I never said it was "necessary".
And no. I have told you. "that a suit of armor changes appearance, takes away the visual identity of that armor".
The reason I bring up - and have brought up - faces repeatedly is that faces are iconic, they're an essential part of how the character looks, but they're purely subjective and players do (often) change them. Just look at all the DA:O mods - tons of new faces for Fenris, Isabella, Morrigan, Anders, etc. Players absolutely want to change how characters look to suit their tastes.
So why are clothes special?
Not "special". Clothes and faces are different things. It's selfevident. Dressing is different from plastic surgery. Changing apparel in a game that features that as a gameplay feature and features clothes as ingame items, is different from modding the game.
So then why aren't you supposed to characters having iconic faces? Why is having two characters share identical-looking clothes special? Why do you need that feature?
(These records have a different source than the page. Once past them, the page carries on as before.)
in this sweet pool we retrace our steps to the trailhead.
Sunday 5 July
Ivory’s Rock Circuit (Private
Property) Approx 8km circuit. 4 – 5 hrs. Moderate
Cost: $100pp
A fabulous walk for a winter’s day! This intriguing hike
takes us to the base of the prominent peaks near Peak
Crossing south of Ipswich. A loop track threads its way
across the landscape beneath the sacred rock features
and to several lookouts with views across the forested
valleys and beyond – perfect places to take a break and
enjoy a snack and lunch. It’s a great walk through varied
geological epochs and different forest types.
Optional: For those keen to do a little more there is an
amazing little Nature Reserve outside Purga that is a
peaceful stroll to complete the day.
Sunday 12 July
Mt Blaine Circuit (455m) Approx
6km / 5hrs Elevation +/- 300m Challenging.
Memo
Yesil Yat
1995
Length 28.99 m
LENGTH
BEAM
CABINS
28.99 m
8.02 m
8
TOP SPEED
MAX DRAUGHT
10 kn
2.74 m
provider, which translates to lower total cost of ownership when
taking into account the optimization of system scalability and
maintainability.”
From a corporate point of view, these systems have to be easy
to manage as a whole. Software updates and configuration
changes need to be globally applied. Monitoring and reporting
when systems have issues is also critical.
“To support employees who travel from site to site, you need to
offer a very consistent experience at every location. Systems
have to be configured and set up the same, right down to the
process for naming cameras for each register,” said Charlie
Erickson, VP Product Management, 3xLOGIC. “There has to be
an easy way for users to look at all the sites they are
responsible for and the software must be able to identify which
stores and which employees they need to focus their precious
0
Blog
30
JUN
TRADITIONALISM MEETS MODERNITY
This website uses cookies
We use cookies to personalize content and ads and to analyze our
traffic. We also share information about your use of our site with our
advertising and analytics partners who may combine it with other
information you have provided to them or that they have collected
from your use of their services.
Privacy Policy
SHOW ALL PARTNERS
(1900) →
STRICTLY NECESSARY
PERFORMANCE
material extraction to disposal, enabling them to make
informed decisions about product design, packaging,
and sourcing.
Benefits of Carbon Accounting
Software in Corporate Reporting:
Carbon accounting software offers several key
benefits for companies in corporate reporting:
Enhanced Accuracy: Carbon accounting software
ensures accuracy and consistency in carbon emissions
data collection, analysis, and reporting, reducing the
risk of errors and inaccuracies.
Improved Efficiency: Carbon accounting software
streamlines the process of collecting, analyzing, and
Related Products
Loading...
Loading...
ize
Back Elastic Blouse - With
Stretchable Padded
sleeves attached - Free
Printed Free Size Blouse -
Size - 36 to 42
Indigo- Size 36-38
I'll read that as "opposed".
I never said "I need" that feature. On the contrary, I repeatedly made statements to the effect that it's the whole game that counts in the end, not details.
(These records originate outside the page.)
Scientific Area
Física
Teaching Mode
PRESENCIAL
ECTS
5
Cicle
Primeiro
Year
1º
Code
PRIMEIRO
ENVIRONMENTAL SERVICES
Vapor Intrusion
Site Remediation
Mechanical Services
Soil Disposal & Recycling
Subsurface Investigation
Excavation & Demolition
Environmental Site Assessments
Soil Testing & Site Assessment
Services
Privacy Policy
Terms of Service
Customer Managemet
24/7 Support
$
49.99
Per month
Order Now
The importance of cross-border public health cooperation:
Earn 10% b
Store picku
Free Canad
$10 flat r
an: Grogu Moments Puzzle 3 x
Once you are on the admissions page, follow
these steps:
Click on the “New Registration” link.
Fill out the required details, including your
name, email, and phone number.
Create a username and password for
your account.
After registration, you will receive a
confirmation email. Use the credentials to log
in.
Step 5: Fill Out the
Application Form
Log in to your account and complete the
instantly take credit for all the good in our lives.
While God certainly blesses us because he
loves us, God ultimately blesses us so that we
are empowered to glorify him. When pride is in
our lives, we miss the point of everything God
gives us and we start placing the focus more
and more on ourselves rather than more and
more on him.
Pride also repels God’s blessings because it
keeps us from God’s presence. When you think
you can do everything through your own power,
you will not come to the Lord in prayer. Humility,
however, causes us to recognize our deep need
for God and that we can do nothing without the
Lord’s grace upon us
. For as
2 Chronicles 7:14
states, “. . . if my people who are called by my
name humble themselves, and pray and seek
But I did say that I do not like that particular design approach to the game. And I don't. But we really have to see this in action first, before discussing what might be mostly imaginary details. And we're going to have to, since the decision was taken long ago. It's not like what we say now is going to affect anything. It might not be a big deal. As has been pointed out, clothes/armor always have had to morph in some way.
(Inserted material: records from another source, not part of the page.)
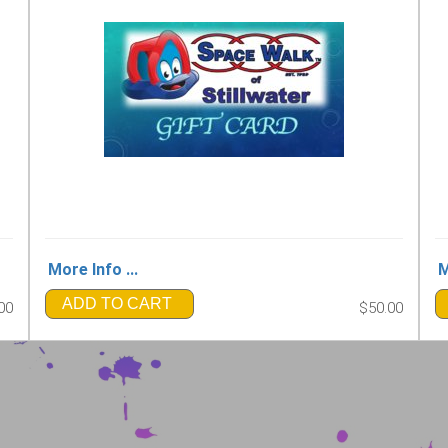
More Info ...
M
ADD TO CART
00
$50.00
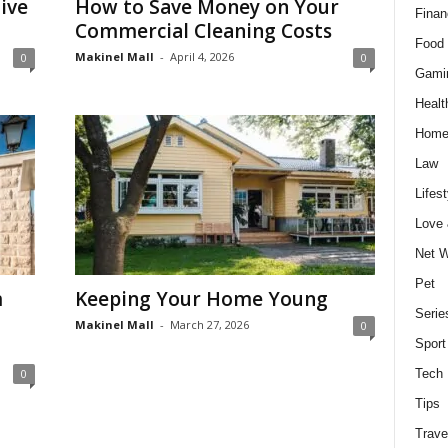
ive
How to Save Money on Your
Finan
Commercial Cleaning Costs
Food 
Makinel Mall
-
April 4, 2026
0
0
Gami
Healt
Home
Law
Lifest
Love
Net W
Pet
m
Keeping Your Home Young
Serie
Makinel Mall
-
March 27, 2026
0
Sport
0
Tech
Tips
Trave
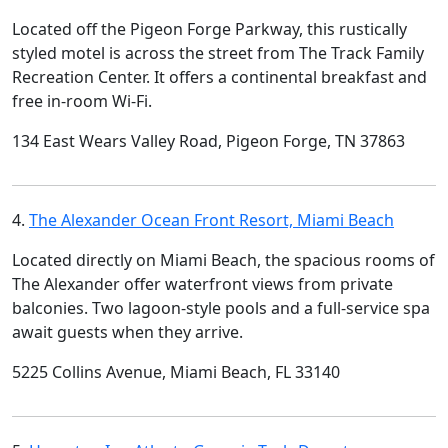
Located off the Pigeon Forge Parkway, this rustically
styled motel is across the street from The Track Family
Recreation Center. It offers a continental breakfast and
free in-room Wi-Fi.
134 East Wears Valley Road, Pigeon Forge, TN 37863
4.
The Alexander Ocean Front Resort, Miami Beach
Located directly on Miami Beach, the spacious rooms of
The Alexander offer waterfront views from private
balconies. Two lagoon-style pools and a full-service spa
await guests when they arrive.
5225 Collins Avenue, Miami Beach, FL 33140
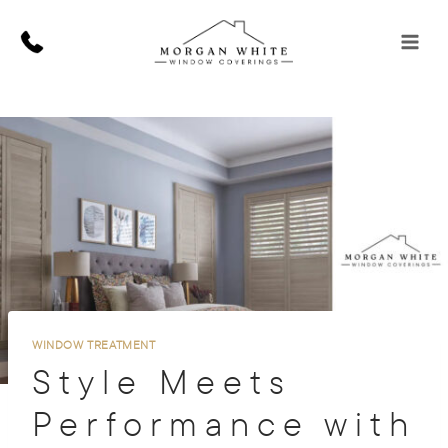
Skip
to
content
WINDOW TREATMENT
Style Meets
Performance with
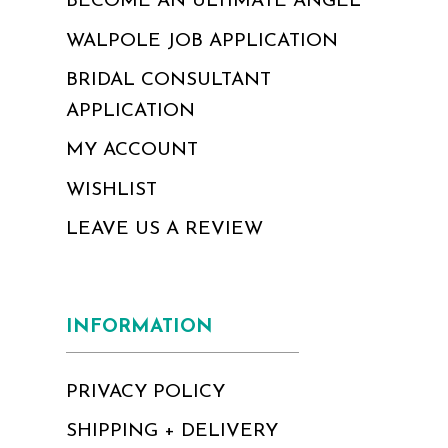
BECOME AN ULTIMATE ANGEL
WALPOLE JOB APPLICATION
BRIDAL CONSULTANT
APPLICATION
MY ACCOUNT
WISHLIST
LEAVE US A REVIEW
INFORMATION
PRIVACY POLICY
SHIPPING + DELIVERY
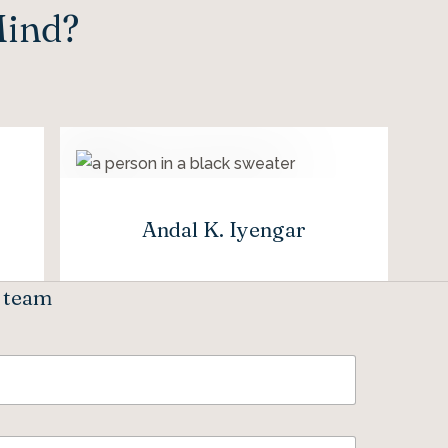
Mind?
Andal K. Iyengar
e team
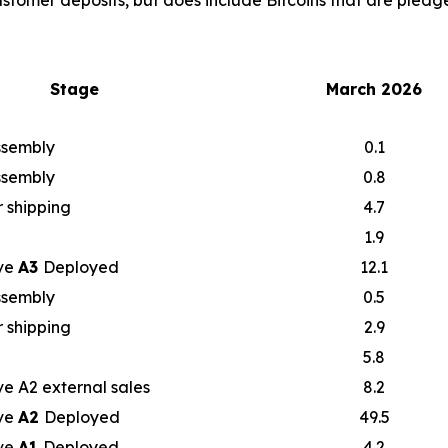
ustomer deposits, but does include Bitcoins that are pledge
Stage
March 2026
assembly
0.1
assembly
0.8
 shipping
4.7
1.9
ve
A3
Deployed
12.1
assembly
0.5
 shipping
2.9
5.8
e A2 external sales
8.2
ve
A2
Deployed
49.5
ve
A1
Deployed
4.2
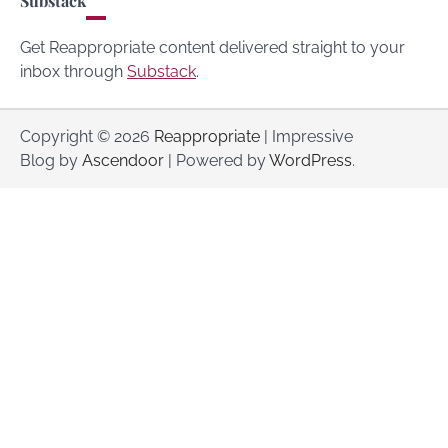
Substack
Get Reappropriate content delivered straight to your
inbox through
Substack
.
Copyright © 2026
Reappropriate
| Impressive
Blog by
Ascendoor
| Powered by
WordPress
.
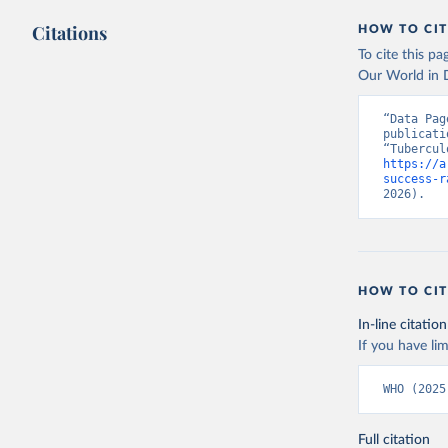
Citations
HOW TO CIT
To cite this p
Our World in D
“Data Pag
publicati
https://a
success-r
2026).
HOW TO CIT
In-line citation
If you have lim
WHO (2025
Full citation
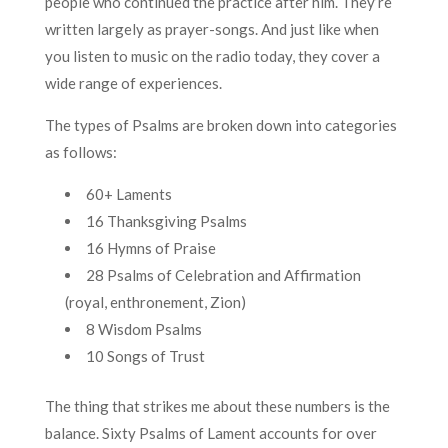
people who continued the practice after him. They’re
written largely as prayer-songs. And just like when
you listen to music on the radio today, they cover a
wide range of experiences.
The types of Psalms are broken down into categories
as follows:
60+ Laments
16 Thanksgiving Psalms
16 Hymns of Praise
28 Psalms of Celebration and Affirmation
(royal, enthronement, Zion)
8 Wisdom Psalms
10 Songs of Trust
The thing that strikes me about these numbers is the
balance. Sixty Psalms of Lament accounts for over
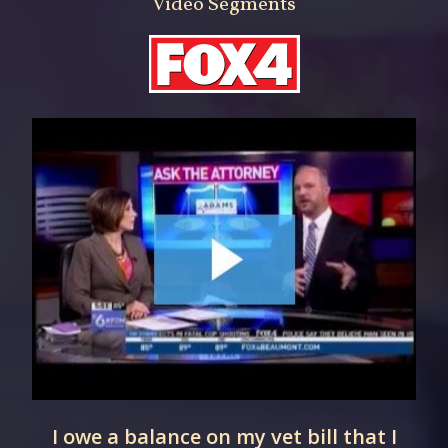
Video Segments
I owe a balance on my vet bill that I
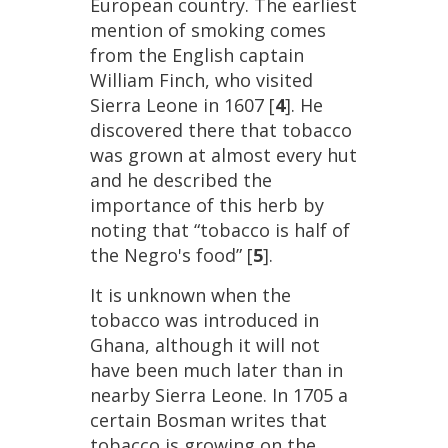
European
country
.
The
earliest
mention
of
smoking
comes
from
the
English
captain
William
Finch
,
who
visited
Sierra
Leone
in
1607
[
4
].
He
discovered
there
that
tobacco
was
grown
at
almost
every
hut
and
he
described
the
importance
of
this
herb
by
noting
that
“
tobacco
is
half
of
the
Negro
'
s
food
” [
5
].
It
is
unknown
when
the
tobacco
was
introduced
in
Ghana
,
although
it
will
not
have
been
much
later
than
in
nearby
Sierra
Leone
.
In
1705
a
certain
Bosman
writes
that
tobacco
is
growing
on
the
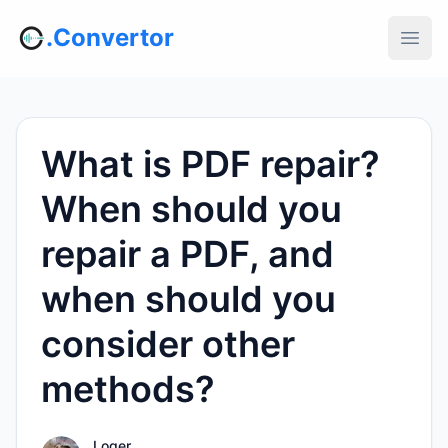
.Convertor
What is PDF repair?
When should you
repair a PDF, and
when should you
consider other
methods?
Loger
You have to keep in mind that you and I are vastly different in some ways, of how we play and enjoy these games. I would, for instance, never take a party of four carefully optimized mages to blast through 'Nightmare' level and then complain it wasn't challenging enough. It's totally alien to me. My way of playing these games orbit around settling into the role and world. Immersion. I make an awful lot of choices from and for roleplay reasons, not combat mechanics reasons, I don't care at all about that. And then I stick to that and make do. I get into troubles and then I learn enough to figure a way, given what I have. My characters have to carve a path as best of abilities. I have no problems creating a challenge for me
My ideal rpg, features realism and realistic characters (sic, yes, "realism" in a game featuring magic bla, bla...). I have no desire in having a nuclear-superpower party facing a constant barrage of "Space Invaders". I don't want returning characters. My ideal party could basically be composed of any NPCs. The main requirement should be if they can somehow be motivated to join. And then this little modest party would have to try to make do. Evolve, complement each other and somehow scratch something. The characters of that party would become powerful by experience, and 'iconic' for me, at the end. But not because they looked uniquely 'cool' and had a unique machinegun crossbow when I recruited them.
What I don't want is something akin to Dynasty Warriors.
These are some reasons why 'iconic' looks rub me the wrong way. It seems like a wrong reason, to develop a wRPG from, as from how I want to see the genre evolve. My ideal is more of a software toy, with straightforward relations between objects of all sorts. So clothes will be just clothes, for instance. One of their attributes being the visual appearance.